令和4年度入選者寄稿文

秋葉琴紫

長年の夢を叶えて

私が詩吟に初めて出会ったのは、平成六年十一月でした。忘れもしません、友人の優勝祝いに呼ばれた時でした。その時友人が吟じた「早に白帝城を発す」は、それまで美空ひばりや、都はるみ、川中美幸、いわゆる「ど」演歌をよく歌っておりましたが、「早に白帝城」が、どことなく演歌に通じるところがあり、先生の「遊びがてらに来て」という言葉に教室に通い始めて、二十数年が経ちました。今まで何をしても中途半端な私をここまで惹き付けたのは何かと考えてみますと、わずか四句詩の中にアクセントを考え、言葉にいろいろな振りを入れて、強弱を付け詩情を表す、とても難しく奥深いところが魅力であったと思います。

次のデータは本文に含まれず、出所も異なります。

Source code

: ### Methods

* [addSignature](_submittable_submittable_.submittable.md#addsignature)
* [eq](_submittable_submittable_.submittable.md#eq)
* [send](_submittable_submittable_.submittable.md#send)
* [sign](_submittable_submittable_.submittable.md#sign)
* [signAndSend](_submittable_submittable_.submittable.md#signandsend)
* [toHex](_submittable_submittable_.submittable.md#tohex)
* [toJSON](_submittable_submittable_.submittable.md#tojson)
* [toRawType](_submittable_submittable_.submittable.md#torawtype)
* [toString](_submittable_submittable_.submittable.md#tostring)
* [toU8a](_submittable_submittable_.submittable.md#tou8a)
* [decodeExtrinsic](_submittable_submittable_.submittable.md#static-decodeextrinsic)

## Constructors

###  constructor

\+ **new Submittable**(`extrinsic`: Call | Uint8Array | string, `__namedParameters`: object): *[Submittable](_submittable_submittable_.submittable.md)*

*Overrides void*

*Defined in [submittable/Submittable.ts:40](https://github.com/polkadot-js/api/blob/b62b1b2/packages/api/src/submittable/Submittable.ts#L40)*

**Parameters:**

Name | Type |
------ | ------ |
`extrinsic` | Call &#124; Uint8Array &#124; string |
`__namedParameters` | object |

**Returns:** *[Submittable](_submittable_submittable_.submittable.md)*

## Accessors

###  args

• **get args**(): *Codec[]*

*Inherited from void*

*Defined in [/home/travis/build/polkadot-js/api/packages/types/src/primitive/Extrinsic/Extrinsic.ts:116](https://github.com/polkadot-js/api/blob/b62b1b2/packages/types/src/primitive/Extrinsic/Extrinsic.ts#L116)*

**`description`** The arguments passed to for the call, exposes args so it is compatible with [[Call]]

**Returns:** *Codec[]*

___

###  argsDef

ある程度吟じられるようになるとコンクールの話が出るようになり、クラウンはじめ各コンクールに出るようになりました。まずあがり症の克服から、又、様々な条件をクリアしなければなりません。二十数年掛け、そしてこの度漸くクラウンに入賞させていただくこととなりました。
実は私、コロナ禍前にコンクール挑戦を辞めることを師匠に伝えたところ「あと一回だけ挑戦して」と懇願され今年で最後と決め臨みました。それがこの様な良い結果で閉じることが出来、師匠には感謝の気持ちでいっぱいです。

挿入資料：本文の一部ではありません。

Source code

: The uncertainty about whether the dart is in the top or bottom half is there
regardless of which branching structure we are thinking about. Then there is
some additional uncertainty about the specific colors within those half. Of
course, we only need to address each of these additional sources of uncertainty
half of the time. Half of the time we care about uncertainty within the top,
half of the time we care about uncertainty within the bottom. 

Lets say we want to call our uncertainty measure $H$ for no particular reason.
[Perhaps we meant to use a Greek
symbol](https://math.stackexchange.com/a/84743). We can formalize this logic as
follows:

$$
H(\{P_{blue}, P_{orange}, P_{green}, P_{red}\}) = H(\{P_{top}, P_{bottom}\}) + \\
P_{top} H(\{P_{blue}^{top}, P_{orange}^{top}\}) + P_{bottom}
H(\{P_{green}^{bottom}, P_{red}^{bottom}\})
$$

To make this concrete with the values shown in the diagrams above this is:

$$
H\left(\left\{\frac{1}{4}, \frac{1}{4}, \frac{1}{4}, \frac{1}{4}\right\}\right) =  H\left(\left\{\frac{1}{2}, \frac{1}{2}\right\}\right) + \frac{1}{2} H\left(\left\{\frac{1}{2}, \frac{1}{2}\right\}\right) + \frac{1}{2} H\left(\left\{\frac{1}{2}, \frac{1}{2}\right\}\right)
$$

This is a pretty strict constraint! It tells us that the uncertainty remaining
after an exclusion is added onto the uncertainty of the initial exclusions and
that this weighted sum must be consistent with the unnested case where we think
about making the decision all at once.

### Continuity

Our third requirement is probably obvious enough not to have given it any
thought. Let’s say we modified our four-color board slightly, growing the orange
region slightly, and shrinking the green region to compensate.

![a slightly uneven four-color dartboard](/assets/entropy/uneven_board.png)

翌日、喜びを胸に北海道、旭川に帰って友人、知人、仲間からのお祝いの電話や、温かい言葉を掛けられる度に、コンクールを思い出して嬉し涙にくれています。
仕事だけでは味わえない沢山の経験をさせて頂き、幸せを感じております。
これからは、社会に吟を通じて私のできる形で貢献できたらと思っております。